(*) Natalia Littig
Enquanto Europa e EUA penam na 4ª onda de Covid-19, o Brasil parece uma ilha de calmaria na pandemia com redução do número de casos e óbitos. A pandemia no Brasil ainda não acabou, mas a que se deve esse fato? Não devemos nos enganar e pensar que isso tudo se deva a algum milagre enviado dos céus. Essa redução é mérito do trabalho árduo de uma força de trabalho gigante que move a saúde desse país e ao sucesso do maior programa de imunizações do mundo.
O brasileiro cresceu habituado a se vacinar e ouvindo dos profissionais de saúde o quanto as vacinas são importantes, participando de grandes campanhas de vacinação e vendo redução e o “sumiço” de doenças terríveis que afetavam nossas crianças. Nesse contexto, vacina não deve ser vista como um privilégio, mas um direito do povo brasileiro.
E no que diz respeito à vacinação contra a Covid-19, a adesão à vacinação foi o principal ponto de pressão para que o governo negacionista e antivacina procurasse meios para adquirir e fornecer mais doses à população. Ao contrário do que pregava e esperava o presidente da República, o povo quis se vacinar e brigou por isso, fazia “barraco” nos locais de vacinação quando as doses acabavam. A grande derrota do bolsonarismo, a adesão do povo à vacina e a redução do número de casos ocorrida após a ampliação da oferta de doses provou o que a ciência já relatava, só com vacinação em massa conseguiríamos apaziguar a tragédia que ocorria no Brasil, recorde de casos e óbitos.
A alta adesão da população à campanha de vacinação contra Covid-19 no Brasil, mais do que uma derrota para o negacionismo, é uma vitória do Programa Nacional de Imunização, não da sua “não-coordenação” nacional, de fato, é uma vitória de cada vacinador, ACS, coordenador local do programa, de cada trabalhador do SUS. Vitória do empenho e abdicação para realização de ações de mobilização da campanha, das ações extramuro, de vacinação em domicílio dos acamados, idosos com dificuldade de mobilidade e deficientes, ações nas comunidades rurais de difícil acesso, em que foi preciso desatolar veículos, subir no lombo de animal, navegar em pequenas embarcações, ações em que foi preciso improvisar o ponto de vacinação em terreiros na roça, em aldeias indígenas, igrejas, escolas e associações comunitárias, enfim todas as ações que contaram com a criatividade e o trabalho duro de um exército invisível. A campanha foi uma vitória também dos agentes comunitários de saúde que buscaram nas comunidades aqueles não vacinados, avisando que sua dose estava disponível, avisando as datas e horários para comparecer nas UBS’s, vestindo-se de Zé Gotinha para animar as longas filas dos dias de vacinação, organizando essas filas, distribuindo senhas, verificando dados e orientando pacientes.

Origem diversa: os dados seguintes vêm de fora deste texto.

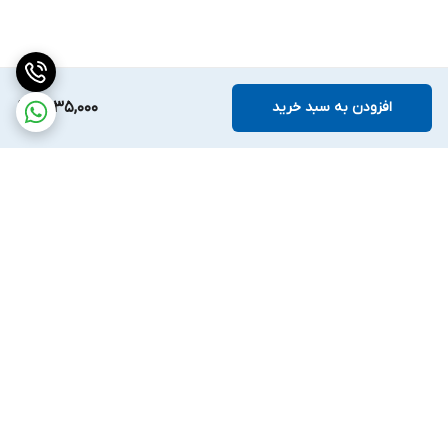
افزودن به سبد خرید
4,135,000
برگشت به بالا
ارسال ویژه
پشتیبانی ۲۴ ساعته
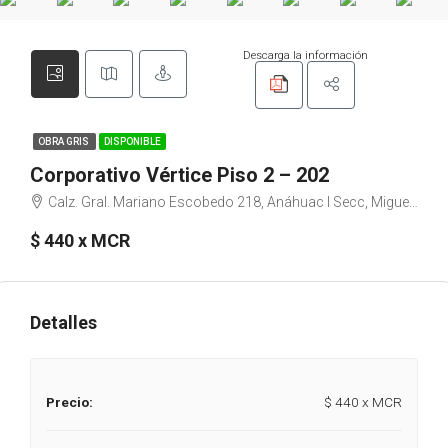
Descarga la información
OBRA GRIS
DISPONIBLE
Corporativo Vértice Piso 2 – 202
Calz. Gral. Mariano Escobedo 218, Anáhuac I Secc, Miguel Hidalgo, 11320 Ciudad de México, CDMX
$ 440 x MCR
Detalles
Precio:
$ 440 x MCR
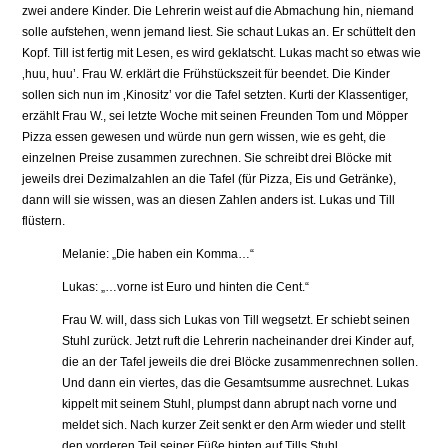
zwei andere Kinder. Die Lehrerin weist auf die Abmachung hin, niemand
solle aufstehen, wenn jemand liest. Sie schaut Lukas an. Er schüttelt den
Kopf. Till ist fertig mit Lesen, es wird geklatscht. Lukas macht so etwas wie
‚huu, huu’. Frau W. erklärt die Frühstückszeit für beendet. Die Kinder
sollen sich nun im ‚Kinositz’ vor die Tafel setzten. Kurti der Klassentiger,
erzählt Frau W., sei letzte Woche mit seinen Freunden Tom und Möpper
Pizza essen gewesen und würde nun gern wissen, wie es geht, die
einzelnen Preise zusammen zurechnen. Sie schreibt drei Blöcke mit
jeweils drei Dezimalzahlen an die Tafel (für Pizza, Eis und Getränke),
dann will sie wissen, was an diesen Zahlen anders ist. Lukas und Till
flüstern.
Melanie: „Die haben ein Komma…“
Lukas: „…vorne ist Euro und hinten die Cent.“
Frau W. will, dass sich Lukas von Till wegsetzt. Er schiebt seinen
Stuhl zurück. Jetzt ruft die Lehrerin nacheinander drei Kinder auf,
die an der Tafel jeweils die drei Blöcke zusammenrechnen sollen.
Und dann ein viertes, das die Gesamtsumme ausrechnet. Lukas
kippelt mit seinem Stuhl, plumpst dann abrupt nach vorne und
meldet sich. Nach kurzer Zeit senkt er den Arm wieder und stellt
den vorderen Teil seiner Füße hinten auf Tills Stuhl.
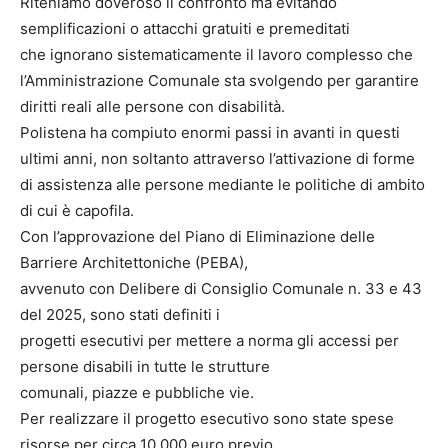
Riteniamo doveroso il confronto ma evitando
semplificazioni o attacchi gratuiti e premeditati
che ignorano sistematicamente il lavoro complesso che
l’Amministrazione Comunale sta svolgendo per garantire
diritti reali alle persone con disabilità.
Polistena ha compiuto enormi passi in avanti in questi
ultimi anni, non soltanto attraverso l’attivazione di forme
di assistenza alle persone mediante le politiche di ambito
di cui è capofila.
Con l’approvazione del Piano di Eliminazione delle
Barriere Architettoniche (PEBA),
avvenuto con Delibere di Consiglio Comunale n. 33 e 43
del 2025, sono stati definiti i
progetti esecutivi per mettere a norma gli accessi per
persone disabili in tutte le strutture
comunali, piazze e pubbliche vie.
Per realizzare il progetto esecutivo sono state spese
risorse per circa 10.000 euro previo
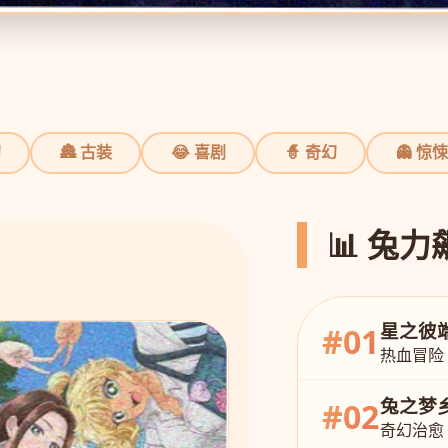
幻
🏯 古装
😂 喜剧
🧙 奇幻
👻 惊悚
📊 兔
星之彼
#01
热血冒险
兔之梦
#02
奇幻治愈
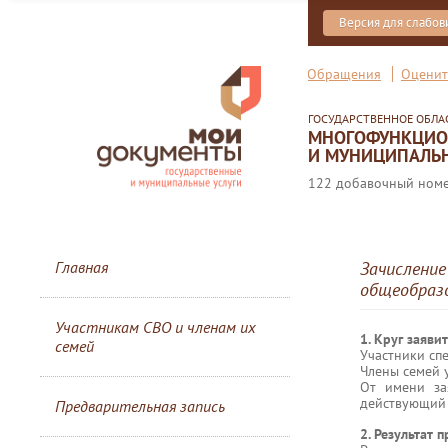
Версия для слабо
Обращения
Оценит
ГОСУДАРСТВЕННОЕ ОБЛ
МНОГОФУНКЦИОН
И МУНИЦИПАЛЬН
122 добавочный номер
Главная
Зачисление
общеобразо
Участникам СВО и членам их
1. Круг заяви
семей
Участники сп
Члены семей 
От имени за
действующий 
Предварительная запись
2. Результат 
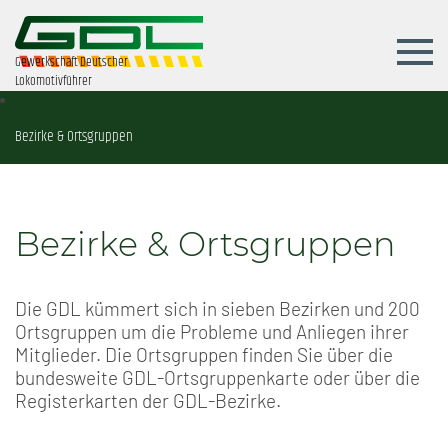
Gewerkschaft Deutscher
Lokomotivführer
Bezirke & Ortsgruppen
Bezirke & Ortsgruppen
Die GDL kümmert sich in sieben Bezirken und 200
Ortsgruppen um die Probleme und Anliegen ihrer
Mitglieder. Die Ortsgruppen finden Sie über die
bundesweite GDL-Ortsgruppenkarte oder über die
Registerkarten der GDL-Bezirke.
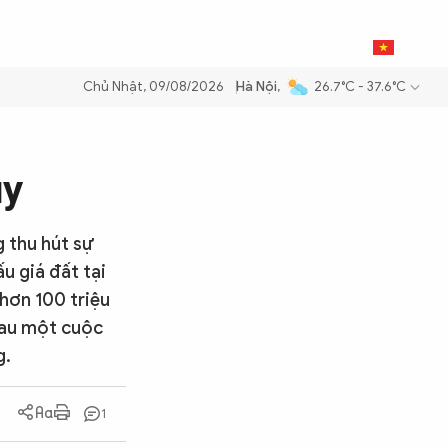
1
THỂ THAO
BẠN ĐỌC & CAND
VI
Chủ Nhật, 09/08/2026
Hà Nội
,
26.7°C - 37.6°C
ăng dầu để đảm bảo an ninh năng lượng quốc gia
Thực hiện Nghị quyế
ụy
 thu hút sự
u giá đất tại
 hơn 100 triệu
 sau một cuộc
g.
1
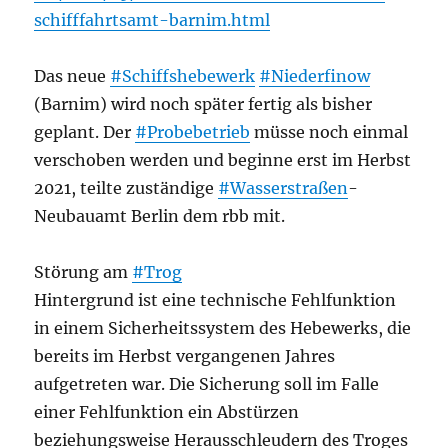
schifffahrtsamt-barnim.html
Das neue
#Schiffshebewerk
#Niederfinow
(Barnim) wird noch später fertig als bisher
geplant. Der
#Probebetrieb
müsse noch einmal
verschoben werden und beginne erst im Herbst
2021, teilte zuständige
#Wasserstraßen
-
Neubauamt Berlin dem rbb mit.
Störung am
#Trog
Hintergrund ist eine technische Fehlfunktion
in einem Sicherheitssystem des Hebewerks, die
bereits im Herbst vergangenen Jahres
aufgetreten war. Die Sicherung soll im Falle
einer Fehlfunktion ein Abstürzen
beziehungsweise Herausschleudern des Troges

De fato, o sucesso dessa campanha vem principalmente daqueles que não aparecem, daqueles que recebem os menores salários no conjunto dos trabalhadores da assistência à saúde, daqueles que se exauriram para garantir que toda a população apta a vacinar tivesse a oportunidade de receber o imunizante, daqueles que não se deixaram abater por discursos antivacina disseminados até mesmo pelo presidente da República, que conversavam com as pessoas, convencendo e derrubando cada mentira, daqueles que precisaram se afastar do trabalho presencial por ser de grupo de risco, e deram sua contribuição à campanha, organizando e articulando ações, registrando doses em sistema, orientando e tirando dúvidas de questões técnicas dos vacinadores, daqueles atuantes na rede ativa e conjunta de profissionais de vários municípios que vi se auxiliar sem descanso, compartilhando conhecimento, experiências, estratégias bem sucedidas, fotografias e vídeos de situações inusitadas e belas do dia-a-dia de trabalho através da interação de grupos de whatsapp. A vitória do que conquistamos até aqui, nessa luta que parece não ter fim, vem da dedicação da força de trabalho do SUS.
Não haveria tantas doses aplicadas se não fosse esse sistema tão agredido e mal falado, o SUS. Aquele que fora tão atacado e jurado de morte pelo fascismo mostrou seu vigor e força nessa pandemia. Derrotou todos os discursos que tentavam desqualificá-lo e mostrou para o povo brasileiro que é, um dos ou o maior patrimônio desse país. Mais do que nunca os brasileiros viram e experimentaram o que é ter saúde enquanto direito e direito garantido.
Viva o SUS!
(*) Natália Littig é enfermeira e epidemiologista da SRS (Superintendencia Regional da Saúde), Cel. Fabriciano/MG.